PROBLEM STATEMENT -
Starting at the top of the records below and ending with the line that contains "left shoulder: (505, 217)", print each line exactly as written, skipping the pictures.

DATASET RECORDS -
※ ※ ※

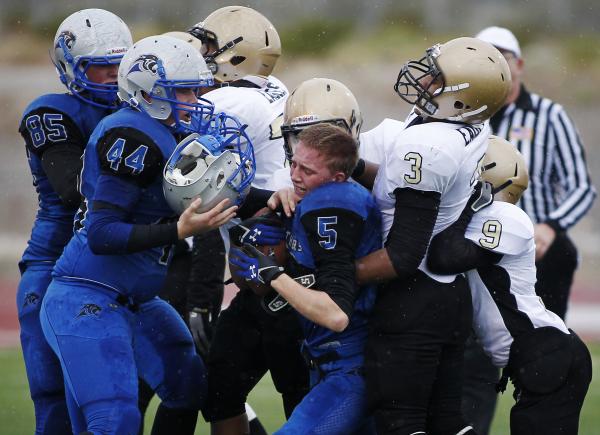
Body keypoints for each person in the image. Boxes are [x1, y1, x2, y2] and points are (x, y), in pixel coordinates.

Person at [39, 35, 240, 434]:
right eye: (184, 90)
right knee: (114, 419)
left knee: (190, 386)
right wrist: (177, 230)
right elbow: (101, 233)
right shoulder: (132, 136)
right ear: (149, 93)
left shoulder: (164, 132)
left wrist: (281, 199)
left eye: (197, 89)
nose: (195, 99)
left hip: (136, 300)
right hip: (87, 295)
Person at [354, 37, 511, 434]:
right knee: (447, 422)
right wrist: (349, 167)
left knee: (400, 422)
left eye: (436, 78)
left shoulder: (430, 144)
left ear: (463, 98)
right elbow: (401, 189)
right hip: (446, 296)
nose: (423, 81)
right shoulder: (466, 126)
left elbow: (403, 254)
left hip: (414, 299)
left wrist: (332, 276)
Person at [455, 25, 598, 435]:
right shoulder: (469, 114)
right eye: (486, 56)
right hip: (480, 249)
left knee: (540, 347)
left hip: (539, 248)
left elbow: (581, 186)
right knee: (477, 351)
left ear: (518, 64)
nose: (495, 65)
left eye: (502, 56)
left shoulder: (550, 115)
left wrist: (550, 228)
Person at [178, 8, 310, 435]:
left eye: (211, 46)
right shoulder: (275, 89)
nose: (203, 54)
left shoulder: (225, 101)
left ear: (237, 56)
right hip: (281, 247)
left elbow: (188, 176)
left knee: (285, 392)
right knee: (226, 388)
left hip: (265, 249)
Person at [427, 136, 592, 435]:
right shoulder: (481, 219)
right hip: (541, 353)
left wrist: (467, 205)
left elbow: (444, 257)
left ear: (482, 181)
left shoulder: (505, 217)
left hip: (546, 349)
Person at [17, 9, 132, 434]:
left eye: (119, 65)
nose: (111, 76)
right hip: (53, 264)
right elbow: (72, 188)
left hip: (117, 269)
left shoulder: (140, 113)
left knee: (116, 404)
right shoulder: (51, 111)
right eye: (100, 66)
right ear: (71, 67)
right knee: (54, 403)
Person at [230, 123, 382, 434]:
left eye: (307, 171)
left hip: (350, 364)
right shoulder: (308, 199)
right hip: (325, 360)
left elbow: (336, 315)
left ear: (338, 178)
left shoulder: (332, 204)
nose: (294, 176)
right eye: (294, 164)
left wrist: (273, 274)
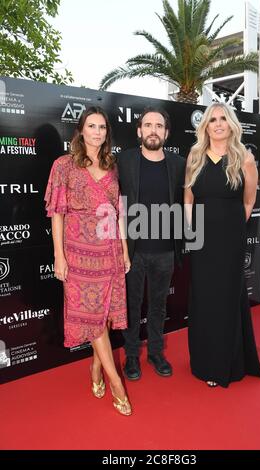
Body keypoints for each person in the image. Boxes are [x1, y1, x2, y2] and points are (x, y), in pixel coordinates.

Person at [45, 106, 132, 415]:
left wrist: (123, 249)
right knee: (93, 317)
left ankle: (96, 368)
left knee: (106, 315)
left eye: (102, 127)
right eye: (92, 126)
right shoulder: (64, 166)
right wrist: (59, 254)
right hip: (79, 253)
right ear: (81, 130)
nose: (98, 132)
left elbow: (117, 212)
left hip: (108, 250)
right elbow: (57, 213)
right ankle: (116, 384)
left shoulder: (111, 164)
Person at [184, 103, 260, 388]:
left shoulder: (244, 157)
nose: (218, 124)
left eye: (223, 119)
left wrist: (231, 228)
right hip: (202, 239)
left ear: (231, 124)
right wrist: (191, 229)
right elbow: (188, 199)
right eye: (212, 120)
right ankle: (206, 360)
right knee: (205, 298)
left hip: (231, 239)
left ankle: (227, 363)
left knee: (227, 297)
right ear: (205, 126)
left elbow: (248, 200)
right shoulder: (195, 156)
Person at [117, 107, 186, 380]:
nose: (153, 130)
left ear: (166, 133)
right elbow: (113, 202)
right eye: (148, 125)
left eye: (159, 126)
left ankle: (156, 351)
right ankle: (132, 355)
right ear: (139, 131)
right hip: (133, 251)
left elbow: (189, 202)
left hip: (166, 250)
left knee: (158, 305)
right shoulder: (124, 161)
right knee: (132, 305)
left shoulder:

※ ※ ※

RESPONSE TO THE TASK -
Body keypoints for each person in the image. Boxes are [x1, y1, x2, y2] and points are (x, y), in pixel coordinates.

Person at [39, 35, 240, 434]:
right eye: (184, 90)
right knee: (114, 419)
left knee: (190, 386)
right wrist: (177, 230)
right elbow: (101, 233)
right shoulder: (132, 136)
right ear: (149, 93)
left shoulder: (164, 132)
left wrist: (281, 199)
left eye: (197, 89)
nose: (195, 99)
left hip: (136, 300)
right hip: (87, 295)
Person at [354, 37, 511, 434]:
right knee: (447, 422)
right wrist: (349, 167)
left knee: (400, 422)
left eye: (436, 78)
left shoulder: (430, 144)
left ear: (463, 98)
right elbow: (401, 189)
right hip: (446, 296)
nose: (423, 81)
right shoulder: (466, 126)
left elbow: (403, 254)
left hip: (414, 299)
left wrist: (332, 276)
Person at [455, 25, 598, 435]:
right shoulder: (469, 114)
right eye: (486, 56)
right hip: (480, 249)
left knee: (540, 347)
left hip: (539, 248)
left elbow: (581, 186)
right knee: (477, 351)
left ear: (518, 64)
nose: (495, 65)
left eye: (502, 56)
left shoulder: (550, 115)
left wrist: (550, 228)
Person at [178, 8, 310, 435]:
left eye: (211, 46)
right shoulder: (275, 89)
nose: (203, 54)
left shoulder: (225, 101)
left ear: (237, 56)
right hip: (281, 247)
left elbow: (188, 176)
left knee: (285, 392)
right knee: (226, 388)
left hip: (265, 249)
Person at [427, 136, 592, 435]:
right shoulder: (481, 219)
right hip: (541, 353)
left wrist: (467, 205)
left elbow: (444, 257)
left ear: (482, 181)
left shoulder: (505, 217)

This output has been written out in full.